Now this epiphanic outburst, as I like to term this piece, is a result of the combined action of multiple things that have happened in the span of the last 7 hours - I was denied my booking and thus denied from watching Madagascar 3, which led to a failed attempt at driving practice [not a crash, but a lack of volition], combined with watching "Extremely Loud And Incredibly Close" [watch it, please] and "The Terminal" and just the crazy weather and the idea of it being a Sunday with a whirlwind of a week ahead of me. Now, the movies actually triggered most of it off. Movies where characters couldn't communicate or didn't want to or had chosen to abandon their ability to verbally express in return for a lifetime of silent and inward discovery. Movies where all the characters wanted was to be heard, to be understood, to be spoken to like they were understood, to understand, to process verbal messages, to give voice to their thoughts and to bring out the voices of those who had been put on 'mute' for a really long time. The weather gave more room for gloom and barely any for any kind of sunshine or starlight to peek through, as if a bright idea or a brilliant thought was clouded over by the inability or lack of volition to let it out. The idea of a lull day before a stormy week constricted the spaces within me to even bring myself to say how it made me feel. The silence gnawed at me from within and it was happening to people around me too, except when the time, place, opportunity and words came to express ourselves, there was a wordless void. All we wanted was to scream [at least I did] and yet there was not a squeak we could let out. A simple hug and a shared cup of tea was all we could manage.
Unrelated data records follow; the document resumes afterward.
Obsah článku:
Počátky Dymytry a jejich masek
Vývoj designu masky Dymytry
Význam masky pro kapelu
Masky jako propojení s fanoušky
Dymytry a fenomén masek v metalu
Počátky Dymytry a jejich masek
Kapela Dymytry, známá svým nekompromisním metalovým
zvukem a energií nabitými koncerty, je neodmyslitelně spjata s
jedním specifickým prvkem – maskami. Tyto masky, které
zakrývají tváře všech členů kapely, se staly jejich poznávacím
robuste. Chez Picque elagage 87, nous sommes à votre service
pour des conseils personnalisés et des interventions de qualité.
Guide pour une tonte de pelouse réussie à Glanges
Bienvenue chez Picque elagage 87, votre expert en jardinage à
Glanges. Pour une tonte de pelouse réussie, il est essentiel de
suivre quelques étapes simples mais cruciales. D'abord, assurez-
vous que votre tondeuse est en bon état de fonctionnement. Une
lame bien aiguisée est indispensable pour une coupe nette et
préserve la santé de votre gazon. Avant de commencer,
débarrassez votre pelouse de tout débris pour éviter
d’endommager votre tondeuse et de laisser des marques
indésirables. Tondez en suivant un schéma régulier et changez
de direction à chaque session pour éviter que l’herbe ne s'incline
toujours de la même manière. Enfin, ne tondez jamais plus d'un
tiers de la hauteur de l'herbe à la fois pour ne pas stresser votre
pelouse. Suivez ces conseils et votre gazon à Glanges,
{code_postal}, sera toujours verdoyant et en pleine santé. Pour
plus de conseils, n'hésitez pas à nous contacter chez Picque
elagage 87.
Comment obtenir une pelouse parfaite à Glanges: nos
Silence is so devastating. I don't remember when this was, but I was in a workshop once and we were all asked to use a word, one by one, to describe silence and what it meant to us. I said, "destructive". Now, my reasons then were different from what they are now. Purely because the rounded mature understanding I have of that word today and how silence destroys in my life, was lacking a couple of years back. A point came, in the course of the time that has just gone by in my life, where I was able to manifest a bit of this tumultuous state I was in and still am in. I could do so by opining about the movies. And I burst. I couldn't hold back on every emotion I was feeling and let it all out - word for word.
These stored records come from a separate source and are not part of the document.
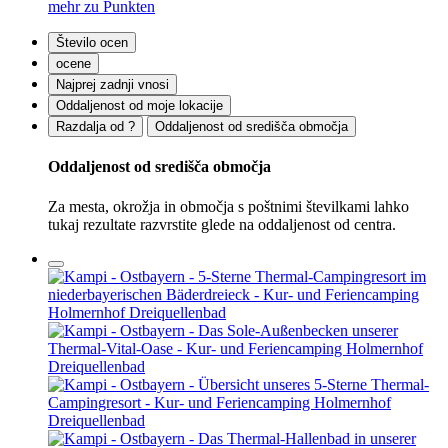
mehr zu Punkten
Število ocen
ocene
Najprej zadnji vnosi
Oddaljenost od moje lokacije
Razdalja od ?
Oddaljenost od središča območja
Oddaljenost od središča območja
Za mesta, okrožja in območja s poštnimi številkami lahko
tukaj rezultate razvrstite glede na oddaljenost od centra.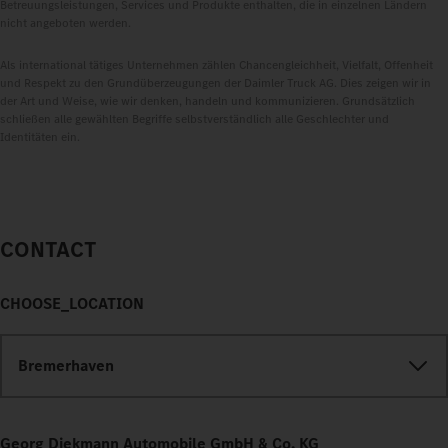
Betreuungsleistungen, Services und Produkte enthalten, die in einzelnen Ländern
nicht angeboten werden.
Als international tätiges Unternehmen zählen Chancengleichheit, Vielfalt, Offenheit
und Respekt zu den Grundüberzeugungen der Daimler Truck AG. Dies zeigen wir in
der Art und Weise, wie wir denken, handeln und kommunizieren. Grundsätzlich
schließen alle gewählten Begriffe selbstverständlich alle Geschlechter und
Identitäten ein.
CONTACT
CHOOSE_LOCATION
Bremerhaven
Georg Diekmann Automobile GmbH & Co. KG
I felt a sense of relief and yet a greater sense of confusion that I was unable to make do with body language, a language that goes beyond the spoken word. I felt inadequate in my ability to express, and yet whole in my expression because I had just realised what words meant. Not their dictionary meanings or their implications, but just the use of them. I thought back to Tom Hanks in The Terminal [the first hour of, mind you]. If only he could have made more sense to the people he was surrounded by. If only he had the power of words, the power to question what he was going through. He could speak alright, but not alright enough to be heard or to even be taken notice of. Was there no one who could, even if for a moment, comprehend what he was trying to get across and hopefully give him some relief, instead of making a mockery out of him by showing their helplessness and eye him through a camera, speechless enough to be unable to comfort a man in a pathetic situation? I thought back to The Rentor in Extremely Loud and Incredibly Close. He wouldn't speak out of choice or the effect of a psychological trauma. But were there not more than a moment and a half where he could just bellow out every single thing he had been trying to give voice to for years on end, instead of restricting himself to the use of paper and pen? And I thought back to moments in my life and the moments in other's lives that I have known of or witnessed. Was there no way that there was nothing we had to say when we had the chances, the ability and the need for it? What stopped us then and what stops us now?

I question all of us, as people, today. Does silence do us any good? Because if it does, why is the sound of every key I punch on this keyboard so comforting to me? If it does, why have we graduated from silent movies to talkies? And if it still does, why were we ever meant to speak at all?